Kodashim

This Seder (order, or division) of the Mishnah is known as Kodashim (“sacred things” or “sanctities”), because it deals with subjects connected with Temple service and ritual slaughter of animals (shehitah).

After dealing with laws, two mostly descriptive tractates were added, Tamid discussing the daily sacrifice and Middot which overviews the Temple in Jerusalem.

In the Babylonian Talmud the sequence of the treatises follows the general order except that Bekorot is before Hullin, and Ḳinnim is placed before Tamid and Middot.

[4] As part of the Mishnah, the first major composition of Jewish law and ethics based on the Oral Torah, Kodashim was compiled and edited between 200–220 CE by Judah ha-Nasi and his colleagues.

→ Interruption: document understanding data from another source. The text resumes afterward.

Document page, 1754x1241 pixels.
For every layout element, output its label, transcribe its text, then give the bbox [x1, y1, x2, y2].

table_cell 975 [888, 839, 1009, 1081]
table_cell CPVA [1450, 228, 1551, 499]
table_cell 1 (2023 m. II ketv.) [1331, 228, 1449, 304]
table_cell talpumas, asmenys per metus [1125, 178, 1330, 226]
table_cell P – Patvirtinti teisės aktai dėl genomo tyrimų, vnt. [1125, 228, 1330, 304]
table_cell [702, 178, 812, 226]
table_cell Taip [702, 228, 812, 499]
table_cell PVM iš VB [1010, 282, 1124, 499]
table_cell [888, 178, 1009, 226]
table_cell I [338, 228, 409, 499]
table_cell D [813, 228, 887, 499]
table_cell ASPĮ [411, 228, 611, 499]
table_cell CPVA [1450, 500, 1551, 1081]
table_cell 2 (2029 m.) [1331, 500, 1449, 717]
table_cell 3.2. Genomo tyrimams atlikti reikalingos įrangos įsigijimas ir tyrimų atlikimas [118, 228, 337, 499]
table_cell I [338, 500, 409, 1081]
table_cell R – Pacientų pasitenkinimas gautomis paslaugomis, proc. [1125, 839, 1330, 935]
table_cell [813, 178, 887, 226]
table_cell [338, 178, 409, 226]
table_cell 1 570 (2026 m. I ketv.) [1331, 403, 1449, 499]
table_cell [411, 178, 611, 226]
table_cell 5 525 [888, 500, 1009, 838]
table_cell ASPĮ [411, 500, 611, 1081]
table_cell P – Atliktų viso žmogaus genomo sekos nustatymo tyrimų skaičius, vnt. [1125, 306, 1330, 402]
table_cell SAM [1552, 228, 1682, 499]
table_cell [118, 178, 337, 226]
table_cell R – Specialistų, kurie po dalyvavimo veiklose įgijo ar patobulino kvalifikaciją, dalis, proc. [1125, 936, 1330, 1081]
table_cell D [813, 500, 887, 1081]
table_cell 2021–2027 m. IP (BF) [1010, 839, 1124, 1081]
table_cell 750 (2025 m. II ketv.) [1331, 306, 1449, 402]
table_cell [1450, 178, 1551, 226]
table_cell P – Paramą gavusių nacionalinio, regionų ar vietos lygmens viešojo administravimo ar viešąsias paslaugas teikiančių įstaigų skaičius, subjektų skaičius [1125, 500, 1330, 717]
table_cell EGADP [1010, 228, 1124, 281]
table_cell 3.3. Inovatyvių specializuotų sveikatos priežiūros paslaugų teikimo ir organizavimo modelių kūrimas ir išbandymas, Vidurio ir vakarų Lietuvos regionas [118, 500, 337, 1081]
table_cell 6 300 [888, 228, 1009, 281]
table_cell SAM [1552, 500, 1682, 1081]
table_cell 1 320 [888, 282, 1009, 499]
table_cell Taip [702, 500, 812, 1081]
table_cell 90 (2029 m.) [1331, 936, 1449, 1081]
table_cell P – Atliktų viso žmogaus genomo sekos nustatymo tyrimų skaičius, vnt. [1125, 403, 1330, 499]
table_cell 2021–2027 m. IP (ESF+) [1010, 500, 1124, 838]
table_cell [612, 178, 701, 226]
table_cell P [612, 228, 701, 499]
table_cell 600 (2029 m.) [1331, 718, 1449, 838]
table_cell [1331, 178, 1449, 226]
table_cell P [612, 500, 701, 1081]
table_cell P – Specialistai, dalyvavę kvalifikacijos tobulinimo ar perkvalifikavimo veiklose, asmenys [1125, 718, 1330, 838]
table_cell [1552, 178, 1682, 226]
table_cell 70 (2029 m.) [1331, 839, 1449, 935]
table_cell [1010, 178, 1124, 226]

In the Babylonian Talmud, all the tractates have Gemara for all their chapters except for Tamid which has it only for three chapters and Middot and Kinnim which don't have any[2][3] Although the subject matter was no longer directly relevant to life in the Babylonian academies, the Gemara was motivated by the idea that the study of the laws of the Temple service is a substitute for the service itself.

However, in the modern Daf Yomi cycle and in the printed editions of the Babylonian Talmud, the Mishnah for the last two tractates are added at the end, to “complete” the order.